Posted by: , Posted on: - Categories: Agri-Tech Catalyst, Guest Blogger

I recently headed out to the end of the DLR line, past the towers of Canary Wharf to the low rise distribution units of Becton to visit Unit 84 - home of GrowUp Urban Farms, London’s first commercial aquaponics urban farming business, and one of the many companies supported by the Agri-tech Catalyst.

GrowUp Urban Farms' Agri-tech Catalyst project
GrowUp Urban Farms' Agri-tech Catalyst project

We were greeted by Tom one of the co-founders. The first impression was of a new generation of business savvy social entrepreneurs. And when we went downstairs to see what they had created we were truly amazed.

Their products are lively fresh salads with excellent taste and flavours; Tom kindly sent us home with samples - they didn’t last long.

To produce these premium leaves they work with a fish supplier who delivers young fish. The fish swim around the fish tanks feeding and excreting. The nutrient rich water from the fish tanks is continuously pumped through the salad growing racks which are lit by LED lights that mimic sunlight - without pesky clouds intervening! Once the fish grow bigger they are sold to local restaurants and new younger fish released into the tanks.

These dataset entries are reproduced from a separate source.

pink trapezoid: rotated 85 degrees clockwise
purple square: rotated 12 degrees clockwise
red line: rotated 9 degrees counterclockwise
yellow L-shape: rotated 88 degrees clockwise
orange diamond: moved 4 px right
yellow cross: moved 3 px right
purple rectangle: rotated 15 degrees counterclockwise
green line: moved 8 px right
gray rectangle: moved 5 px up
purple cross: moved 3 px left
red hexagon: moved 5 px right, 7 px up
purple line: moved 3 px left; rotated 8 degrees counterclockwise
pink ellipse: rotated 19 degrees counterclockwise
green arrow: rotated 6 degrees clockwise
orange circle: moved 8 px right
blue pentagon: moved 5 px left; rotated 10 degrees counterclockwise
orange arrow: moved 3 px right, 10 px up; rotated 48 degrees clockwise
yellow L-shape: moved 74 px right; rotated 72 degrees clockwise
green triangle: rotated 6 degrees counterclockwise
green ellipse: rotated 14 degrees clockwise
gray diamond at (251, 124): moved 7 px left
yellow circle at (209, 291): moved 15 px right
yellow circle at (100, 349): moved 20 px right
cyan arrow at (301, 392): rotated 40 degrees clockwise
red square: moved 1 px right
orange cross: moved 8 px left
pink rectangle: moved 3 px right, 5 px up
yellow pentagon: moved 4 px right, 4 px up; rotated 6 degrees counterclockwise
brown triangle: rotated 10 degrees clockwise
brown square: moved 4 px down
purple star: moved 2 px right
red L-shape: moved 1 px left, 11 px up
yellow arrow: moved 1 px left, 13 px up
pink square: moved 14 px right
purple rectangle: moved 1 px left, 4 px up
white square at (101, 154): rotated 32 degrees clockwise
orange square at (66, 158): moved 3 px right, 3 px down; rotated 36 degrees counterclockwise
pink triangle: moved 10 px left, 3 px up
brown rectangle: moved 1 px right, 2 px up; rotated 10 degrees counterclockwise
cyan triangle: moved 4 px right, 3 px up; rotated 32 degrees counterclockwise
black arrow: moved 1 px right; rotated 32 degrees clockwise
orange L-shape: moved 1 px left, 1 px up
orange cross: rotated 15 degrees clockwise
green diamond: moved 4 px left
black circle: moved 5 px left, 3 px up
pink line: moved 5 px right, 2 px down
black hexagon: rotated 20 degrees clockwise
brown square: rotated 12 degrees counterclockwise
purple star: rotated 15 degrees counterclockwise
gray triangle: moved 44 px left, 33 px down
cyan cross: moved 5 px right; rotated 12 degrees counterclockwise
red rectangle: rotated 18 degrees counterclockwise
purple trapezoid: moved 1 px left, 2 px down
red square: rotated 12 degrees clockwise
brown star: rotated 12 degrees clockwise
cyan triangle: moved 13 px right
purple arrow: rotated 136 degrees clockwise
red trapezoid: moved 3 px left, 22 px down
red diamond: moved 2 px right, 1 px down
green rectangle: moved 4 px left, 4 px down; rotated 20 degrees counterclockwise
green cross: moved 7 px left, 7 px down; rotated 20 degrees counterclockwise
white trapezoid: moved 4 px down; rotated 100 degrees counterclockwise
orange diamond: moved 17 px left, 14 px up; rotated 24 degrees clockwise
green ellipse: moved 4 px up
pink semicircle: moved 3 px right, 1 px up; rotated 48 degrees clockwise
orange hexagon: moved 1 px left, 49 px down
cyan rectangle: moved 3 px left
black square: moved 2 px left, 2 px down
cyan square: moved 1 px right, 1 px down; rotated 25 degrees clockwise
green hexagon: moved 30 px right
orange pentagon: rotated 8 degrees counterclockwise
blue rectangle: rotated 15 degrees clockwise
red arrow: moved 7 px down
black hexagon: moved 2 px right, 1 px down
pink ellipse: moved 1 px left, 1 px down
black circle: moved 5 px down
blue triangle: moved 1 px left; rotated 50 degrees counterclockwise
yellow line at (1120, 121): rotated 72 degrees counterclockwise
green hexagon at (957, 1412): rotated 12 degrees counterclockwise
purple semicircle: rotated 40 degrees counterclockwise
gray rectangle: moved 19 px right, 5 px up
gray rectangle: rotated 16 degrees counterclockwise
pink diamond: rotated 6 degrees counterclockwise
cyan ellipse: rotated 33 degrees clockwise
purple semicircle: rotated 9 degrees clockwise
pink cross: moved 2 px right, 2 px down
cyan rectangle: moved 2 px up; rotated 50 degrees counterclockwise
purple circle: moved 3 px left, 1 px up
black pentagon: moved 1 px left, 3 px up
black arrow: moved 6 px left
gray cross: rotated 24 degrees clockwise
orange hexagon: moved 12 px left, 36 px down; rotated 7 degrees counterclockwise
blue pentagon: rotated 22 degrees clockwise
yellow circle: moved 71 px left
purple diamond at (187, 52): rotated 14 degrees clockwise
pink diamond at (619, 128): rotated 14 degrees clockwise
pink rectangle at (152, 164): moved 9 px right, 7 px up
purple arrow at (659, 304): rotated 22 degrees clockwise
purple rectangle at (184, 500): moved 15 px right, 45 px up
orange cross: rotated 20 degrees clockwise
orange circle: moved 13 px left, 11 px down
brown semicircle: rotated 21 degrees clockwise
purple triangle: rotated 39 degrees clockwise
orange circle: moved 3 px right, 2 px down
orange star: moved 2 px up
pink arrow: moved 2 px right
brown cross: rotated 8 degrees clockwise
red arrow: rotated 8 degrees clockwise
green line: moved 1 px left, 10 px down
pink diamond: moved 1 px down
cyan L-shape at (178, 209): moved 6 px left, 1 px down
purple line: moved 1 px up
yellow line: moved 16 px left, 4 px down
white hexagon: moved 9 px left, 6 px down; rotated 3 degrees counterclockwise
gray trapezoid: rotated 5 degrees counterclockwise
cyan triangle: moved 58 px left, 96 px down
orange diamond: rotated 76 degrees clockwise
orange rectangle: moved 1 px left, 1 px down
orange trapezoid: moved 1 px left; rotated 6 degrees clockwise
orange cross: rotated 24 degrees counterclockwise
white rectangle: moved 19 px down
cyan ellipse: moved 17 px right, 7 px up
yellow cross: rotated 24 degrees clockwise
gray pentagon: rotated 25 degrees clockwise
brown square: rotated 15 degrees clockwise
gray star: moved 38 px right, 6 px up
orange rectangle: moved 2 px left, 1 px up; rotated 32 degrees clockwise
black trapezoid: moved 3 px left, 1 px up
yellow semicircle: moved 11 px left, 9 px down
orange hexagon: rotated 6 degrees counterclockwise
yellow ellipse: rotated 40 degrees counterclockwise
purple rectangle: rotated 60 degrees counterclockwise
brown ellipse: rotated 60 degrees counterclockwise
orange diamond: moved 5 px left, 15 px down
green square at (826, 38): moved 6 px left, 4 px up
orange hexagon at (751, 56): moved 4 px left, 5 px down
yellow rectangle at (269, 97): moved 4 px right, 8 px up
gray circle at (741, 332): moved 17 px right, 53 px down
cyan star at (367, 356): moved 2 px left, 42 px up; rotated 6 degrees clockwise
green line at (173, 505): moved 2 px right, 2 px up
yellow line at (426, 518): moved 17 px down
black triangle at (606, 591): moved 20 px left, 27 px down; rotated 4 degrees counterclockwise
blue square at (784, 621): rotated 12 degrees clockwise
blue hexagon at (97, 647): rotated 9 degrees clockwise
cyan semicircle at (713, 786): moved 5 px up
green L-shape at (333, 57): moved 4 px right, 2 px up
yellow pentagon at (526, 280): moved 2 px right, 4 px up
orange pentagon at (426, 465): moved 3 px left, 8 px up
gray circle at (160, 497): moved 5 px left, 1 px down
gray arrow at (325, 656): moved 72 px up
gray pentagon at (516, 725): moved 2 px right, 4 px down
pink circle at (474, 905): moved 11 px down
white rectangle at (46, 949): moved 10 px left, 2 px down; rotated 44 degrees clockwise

The whole factory is an excellent example of a circular economy business - nothing is wasted. The water is continuously recycled, they are developing revenue streams from the solid excrement waste, the building utilises free cooling using the skills of expert building services engineers, and the deliveries of salads and fish to customers in London is by electric vehicle.

Tom also gave us some fascinating insights into how they have been nimble, pivoting the business based on the evolution of the technology and in response to customer needs. They are also helping develop local skills - employing under 24 year olds, some of whom had never been employed, taught them new skills, and now provide them with a regular income.

GrowUp Urban Farms have picked up that there are more and more empty distribution units on the outskirts of cities as more modern ‘just in time’ order fulfilment has reduced the need for these storage facilities. Maybe in future we'll see more urban farms, utilising these former distribution units on city fringes, supplying high value produce to our thriving cities.